Here is the line of the empty river. He draws it with care. He turns the paper round and starts it from above, as if he is walking down it, remembering how it turned to the right, opening across even ground and then to the left, butting up against the start the krantz, just beyond the place where he and Grace had found the inala cow standing in the shade at the edge of the bush.

-I am the stones of the forest. -I am the gaps between the branches of the trees silhouetted against the sky. -I am abundance.

Here is the krantz. He draws two lines, almost parallel, but then converging. He shades the place between them at their greatest distance from each other where the rockface is higher. Here is the witgat tree, bark white as bone, leaves small and dark, shrunk from lack of water, growing on a river bank where no water ever flows.

The sun had been hot. It was an unrelenting noon.

He had stood and looked about him, but Wilton Mayekiso had walked on, quite deft, just the slightest gesture of his hand, directing him.

Godfrey had followed – a place of lizard-bush, dry and scaly, without depth or shade. There is no moisture here.

Wilton had stopped, inclined his head, slowly in silence, as if a sudden movement might startle something into flight.

Godfrey had come forward, intent.

And there – on an angle of the rockface, very slightly sheltered from the sun, no more than four or five inches tall, the image of a cow.

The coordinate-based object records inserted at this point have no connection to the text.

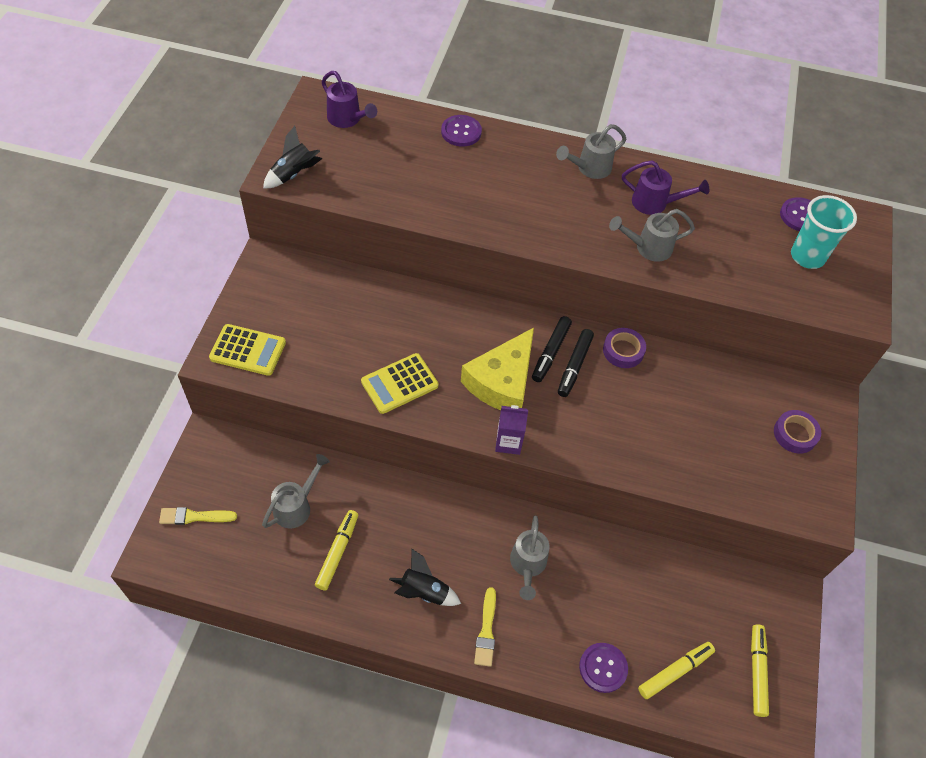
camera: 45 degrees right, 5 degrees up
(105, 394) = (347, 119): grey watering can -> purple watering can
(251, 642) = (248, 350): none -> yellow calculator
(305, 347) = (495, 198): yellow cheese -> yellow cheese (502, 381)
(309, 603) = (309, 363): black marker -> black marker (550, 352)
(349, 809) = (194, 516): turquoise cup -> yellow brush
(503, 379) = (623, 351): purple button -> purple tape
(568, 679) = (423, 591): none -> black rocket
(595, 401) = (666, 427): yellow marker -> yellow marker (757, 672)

Faint. Delicate. Fragile. Her head turned back. Beckoning. An inala cow. – Abundance: in white and ochre-red. She had stood there a century or more. Not triumphant. But deliberate. Godfrey had stepped up to the rockface and gazed at her, the slight toss of her head, the poise of her hooves, the shimmer of her. She reminds me of you. Had he said that, once, to Grace? Oh, yes. He had said that.

Bibliography

1979. The Mantis and the Moon. Johannesburg: Ravan Press.
1979. Nqalu, the Mouse with no Whiskers. Cape Town: Tafelberg.
1981. Once at Kwabufesi. Johannesburg: Ravan Press.
1982. Shadow of the Wild Hare. Cape Town: David Philip Publishers.
1982. Marcus and the Go-Kart. Cape Town: Tafelberg.
1982. The Bush Strike. Johannesburg: Ravan Press.
1983. The Wood-ash Stars. Cape Town: David Philip Publishers.
1984. Marcus and the Boxing Gloves. Cape Town: Tafelberg Publishers.
1987. Train to Doringbult. New York: Bodley Head Publishers.
1993. Shades. Johannesburg: Penguin Books.
1999. Iron Love. Johannesburg: Penguin Books.
2003. Recessional for Grace. New York: Viking Press.
2003. The Abundant Herds. Cape Town: Fernwood Press.
2008. The Boy in You : A Biography of St. Andrew’s College, 1855-2005
2012. Taken Captive by Birds. Johannesburg: Penguin Books.
2014. The Keeper. Johannesburg: Penguin Books.